Stored items from a collection:
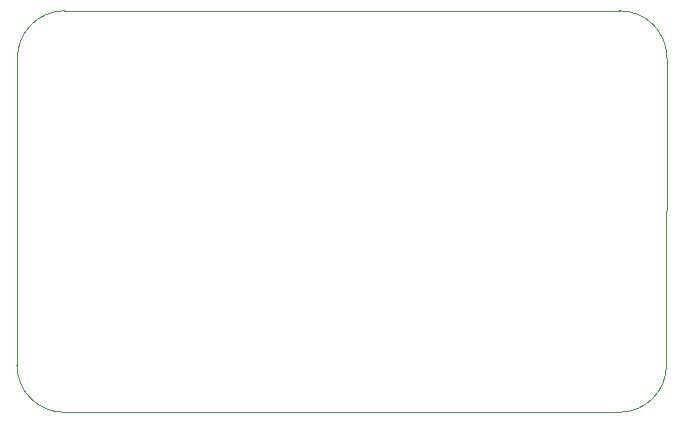
<source format=gbr>
G04 #@! TF.GenerationSoftware,KiCad,Pcbnew,(5.1.4)-1*
G04 #@! TF.CreationDate,2021-10-09T11:26:26+08:00*
G04 #@! TF.ProjectId,ConnectInterface,436f6e6e-6563-4744-996e-746572666163,rev?*
G04 #@! TF.SameCoordinates,Original*
G04 #@! TF.FileFunction,Profile,NP*
%FSLAX46Y46*%
G04 Gerber Fmt 4.6, Leading zero omitted, Abs format (unit mm)*
G04 Created by KiCad (PCBNEW (5.1.4)-1) date 2021-10-09 11:26:26*
%MOMM*%
%LPD*%
G04 APERTURE LIST*
%ADD10C,0.100000*%
G04 APERTURE END LIST*
D10*
X183522792Y-82153558D02*
X183560712Y-56139058D01*
X179560010Y-52163734D02*
G75*
G02X183560712Y-56139058I12689J-3988013D01*
G01*
X132549252Y-86161398D02*
G75*
G02X128525894Y-82168518I-15239J4008119D01*
G01*
X179560010Y-52163734D02*
X132549072Y-52163938D01*
X132549252Y-86161398D02*
X179547468Y-86154260D01*
X128524000Y-82166460D02*
X128573748Y-56164640D01*
X128573748Y-56164640D02*
G75*
G02X132549072Y-52163938I3988013J12689D01*
G01*
X183522792Y-82153558D02*
G75*
G02X179547468Y-86154260I-3988013J-12689D01*
G01*
M02*

</source>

* **Task requirements**
Leave the pictures out and write out every entry exactly as given.

* **Result of this exercise**
<source format=gbr>
G04 #@! TF.GenerationSoftware,KiCad,Pcbnew,(5.1.4)-1*
G04 #@! TF.CreationDate,2021-10-09T11:26:26+08:00*
G04 #@! TF.ProjectId,ConnectInterface,436f6e6e-6563-4744-996e-746572666163,rev?*
G04 #@! TF.SameCoordinates,Original*
G04 #@! TF.FileFunction,Profile,NP*
%FSLAX46Y46*%
G04 Gerber Fmt 4.6, Leading zero omitted, Abs format (unit mm)*
G04 Created by KiCad (PCBNEW (5.1.4)-1) date 2021-10-09 11:26:26*
%MOMM*%
%LPD*%
G04 APERTURE LIST*
%ADD10C,0.100000*%
G04 APERTURE END LIST*
D10*
X183522792Y-82153558D02*
X183560712Y-56139058D01*
X179560010Y-52163734D02*
G75*
G02X183560712Y-56139058I12689J-3988013D01*
G01*
X132549252Y-86161398D02*
G75*
G02X128525894Y-82168518I-15239J4008119D01*
G01*
X179560010Y-52163734D02*
X132549072Y-52163938D01*
X132549252Y-86161398D02*
X179547468Y-86154260D01*
X128524000Y-82166460D02*
X128573748Y-56164640D01*
X128573748Y-56164640D02*
G75*
G02X132549072Y-52163938I3988013J12689D01*
G01*
X183522792Y-82153558D02*
G75*
G02X179547468Y-86154260I-3988013J-12689D01*
G01*
M02*

</source>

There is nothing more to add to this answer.